WASHINGTON, DC, Apr. 27 -- The US government made its first major moves on Apr. 27 in response to the Apr. 20 explosion and fire on the Transocean Ltd. Deepwater Horizon semisubmersible rig in the Gulf of Mexico as the Departments of Interior and Homeland Security launched a joint investigation. The US House Energy and Commerce Committee, meanwhile, began its own inquiry.

DOI Secretary Ken Salazar and DHS Secretary Janet Napolitano outlined the next steps in the investigation already under way by DOI’s US Minerals Management Service and the US Coast Guard, which share jurisdiction. They signed orders that formally convene the joint investigation and outline each agency’s roles and responsibilities related to its expertise.

“As we continue to work with our federal, state, local, and private sector partners to respond to this ongoing incident, we must also effectively determine and address its causes,” Napolitano said, adding, “Secretary Salazar and I share [US President Barack H. Obama's] commitment to devoting every available resource to a comprehensive and thorough investigation.”

Salazar noted, “We will remain focused on providing every resource we can to support the massive response effort underway at the Deepwater Horizon, but we are also aggressively and quickly investigating what happened and what can be done to prevent this type of incident in the future.”

They said the joint investigation will have the power to issue subpoenas, hold public hearings, call witnesses, and take other necessary steps to determine what caused an explosion and fire that left 11 workers missing and presumed dead, 3 critically injured, and an ongoing crude oil spill that the responsible party, BP Exploration & Production, and federal agencies are working to contain and clean up.

Subsequent meeting
Salazar and Napolitano said they were scheduled to meet later in the day with Carol M. Browner, Obama’s special coordinator for energy, environmental, and global climate change policy; White House Senior Advisor Valerie Jarrett; USCG Commandant Admiral Thad Allen; Deputy Interior Secretary David J. Hayes, and senior executives from BP, including Chief Executive Tony Hayward and BP America Inc. Pres. LaMar McKay.

Meanwhile, US House Energy and Commerce Committee Chairman Henry A. Waxman (D-Calif.) and Oversight and Investigations Subcommittee Chairman Bart Stupak (D-Mich.) sent letters to McKay and to Steven Newman, president and chief executive of Transocean Ltd., the offshore drilling contractor that owned Deepwater Horizon, requesting information about response plans for any accidental release of oil and gas at the site.

“The cause of the explosion…is still unknown, but the cost in human life has been large and the environmental consequences appear to be growing daily,” Waxman and Stupak said in their letter. The companies are trying to contain the spill with techniques that have never been used at these ocean depths, they added. Waxman and Stupak asked the executives to supply the information by May 14.

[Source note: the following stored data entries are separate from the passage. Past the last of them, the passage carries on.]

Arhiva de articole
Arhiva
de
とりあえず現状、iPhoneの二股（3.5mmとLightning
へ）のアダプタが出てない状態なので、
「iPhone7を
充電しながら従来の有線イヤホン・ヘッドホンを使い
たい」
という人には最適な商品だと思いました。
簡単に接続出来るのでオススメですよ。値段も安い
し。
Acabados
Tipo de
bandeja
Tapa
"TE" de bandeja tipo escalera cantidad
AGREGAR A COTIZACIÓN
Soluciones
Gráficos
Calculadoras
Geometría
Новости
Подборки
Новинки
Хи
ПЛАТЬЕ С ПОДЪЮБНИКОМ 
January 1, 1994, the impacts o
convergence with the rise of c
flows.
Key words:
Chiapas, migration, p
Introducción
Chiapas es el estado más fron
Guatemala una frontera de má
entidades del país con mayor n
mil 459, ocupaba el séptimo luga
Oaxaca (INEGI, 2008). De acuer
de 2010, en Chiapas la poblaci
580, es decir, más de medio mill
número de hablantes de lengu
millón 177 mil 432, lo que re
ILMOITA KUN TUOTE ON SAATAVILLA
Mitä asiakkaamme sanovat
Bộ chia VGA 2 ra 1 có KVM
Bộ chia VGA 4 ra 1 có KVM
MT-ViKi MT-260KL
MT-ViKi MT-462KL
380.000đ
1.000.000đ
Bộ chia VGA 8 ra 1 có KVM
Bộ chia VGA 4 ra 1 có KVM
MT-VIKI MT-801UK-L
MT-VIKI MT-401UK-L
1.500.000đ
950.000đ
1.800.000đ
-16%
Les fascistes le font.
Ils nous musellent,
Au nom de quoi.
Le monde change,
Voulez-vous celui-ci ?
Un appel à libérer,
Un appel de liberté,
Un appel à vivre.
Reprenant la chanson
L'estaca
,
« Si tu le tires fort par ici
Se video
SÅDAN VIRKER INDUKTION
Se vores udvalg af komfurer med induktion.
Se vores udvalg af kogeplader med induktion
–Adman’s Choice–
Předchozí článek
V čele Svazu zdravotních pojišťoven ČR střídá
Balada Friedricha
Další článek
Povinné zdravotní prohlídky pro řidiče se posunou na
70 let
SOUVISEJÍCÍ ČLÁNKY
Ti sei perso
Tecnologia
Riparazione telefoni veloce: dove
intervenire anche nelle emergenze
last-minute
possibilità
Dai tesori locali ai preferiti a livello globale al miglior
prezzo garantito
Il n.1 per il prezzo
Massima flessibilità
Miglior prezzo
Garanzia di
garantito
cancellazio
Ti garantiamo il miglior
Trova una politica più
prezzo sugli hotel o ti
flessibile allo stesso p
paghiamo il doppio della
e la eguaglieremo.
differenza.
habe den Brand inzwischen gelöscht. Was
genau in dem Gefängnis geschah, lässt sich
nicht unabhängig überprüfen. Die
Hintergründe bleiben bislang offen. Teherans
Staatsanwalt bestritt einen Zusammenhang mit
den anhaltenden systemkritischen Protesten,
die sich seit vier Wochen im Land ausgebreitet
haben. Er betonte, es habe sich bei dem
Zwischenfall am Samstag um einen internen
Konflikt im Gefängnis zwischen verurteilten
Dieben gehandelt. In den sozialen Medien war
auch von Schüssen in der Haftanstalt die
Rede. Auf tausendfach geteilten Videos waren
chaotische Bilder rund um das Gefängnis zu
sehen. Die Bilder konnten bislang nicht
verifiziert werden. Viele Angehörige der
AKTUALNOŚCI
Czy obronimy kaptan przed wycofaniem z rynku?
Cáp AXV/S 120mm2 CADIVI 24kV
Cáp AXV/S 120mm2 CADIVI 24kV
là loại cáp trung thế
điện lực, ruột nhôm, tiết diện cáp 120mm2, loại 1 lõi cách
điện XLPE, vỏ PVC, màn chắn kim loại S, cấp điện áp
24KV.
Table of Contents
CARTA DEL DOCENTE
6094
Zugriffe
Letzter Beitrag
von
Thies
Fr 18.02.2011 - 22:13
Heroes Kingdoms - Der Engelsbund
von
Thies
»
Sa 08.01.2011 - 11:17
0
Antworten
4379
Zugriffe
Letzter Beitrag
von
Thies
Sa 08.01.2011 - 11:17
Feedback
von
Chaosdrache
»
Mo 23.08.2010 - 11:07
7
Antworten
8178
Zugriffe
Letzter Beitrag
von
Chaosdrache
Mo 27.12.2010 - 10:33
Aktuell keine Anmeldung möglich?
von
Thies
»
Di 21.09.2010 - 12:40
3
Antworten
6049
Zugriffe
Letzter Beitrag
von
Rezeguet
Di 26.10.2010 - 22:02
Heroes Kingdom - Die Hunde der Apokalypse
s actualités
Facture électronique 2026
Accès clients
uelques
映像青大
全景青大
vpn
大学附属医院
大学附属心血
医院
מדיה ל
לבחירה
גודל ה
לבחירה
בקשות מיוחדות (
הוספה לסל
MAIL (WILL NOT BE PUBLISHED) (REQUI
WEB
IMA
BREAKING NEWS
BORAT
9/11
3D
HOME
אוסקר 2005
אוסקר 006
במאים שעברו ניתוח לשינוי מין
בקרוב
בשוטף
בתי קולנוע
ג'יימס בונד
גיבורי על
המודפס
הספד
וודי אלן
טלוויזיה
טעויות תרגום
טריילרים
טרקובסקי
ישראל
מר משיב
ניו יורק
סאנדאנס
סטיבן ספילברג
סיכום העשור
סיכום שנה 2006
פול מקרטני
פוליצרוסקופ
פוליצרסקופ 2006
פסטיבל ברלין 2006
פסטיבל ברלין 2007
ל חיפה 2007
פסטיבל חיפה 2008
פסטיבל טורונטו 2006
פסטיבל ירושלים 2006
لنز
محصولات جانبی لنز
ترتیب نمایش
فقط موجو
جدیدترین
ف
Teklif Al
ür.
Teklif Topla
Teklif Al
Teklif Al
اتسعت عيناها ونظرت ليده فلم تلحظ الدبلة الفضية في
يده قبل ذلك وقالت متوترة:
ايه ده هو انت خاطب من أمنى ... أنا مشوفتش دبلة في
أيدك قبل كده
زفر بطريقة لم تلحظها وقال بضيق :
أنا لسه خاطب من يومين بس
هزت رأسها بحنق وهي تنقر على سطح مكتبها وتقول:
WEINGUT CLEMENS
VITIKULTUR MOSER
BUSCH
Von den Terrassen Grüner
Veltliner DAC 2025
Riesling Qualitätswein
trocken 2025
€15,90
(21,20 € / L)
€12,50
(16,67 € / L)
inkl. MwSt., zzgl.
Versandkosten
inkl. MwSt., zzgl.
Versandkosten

Their request came a day after three US Senate Democrats opposed to additional oil and gas activity on the US Outer Continental Shelf sought a joint hearing of the Energy and Natural Resources Committee and the Commerce, Science, and Transportation Committee on US offshore oil and gas safety and environmental practices overall.

“This may be the worst disaster in recent years, but it’s certainly not an isolated incident,” said Bill Nelson of Florida and Frank R. Lautenberg and Robert Menendez of New Jersey in their letter to the committees’ chairmen and ranking minority members. “Before the explosion…, [MMS] reported 509 fires resulting in at least 2 fatalities and 12 serious injuries on rigs in the Gulf of Mexico since 2006.”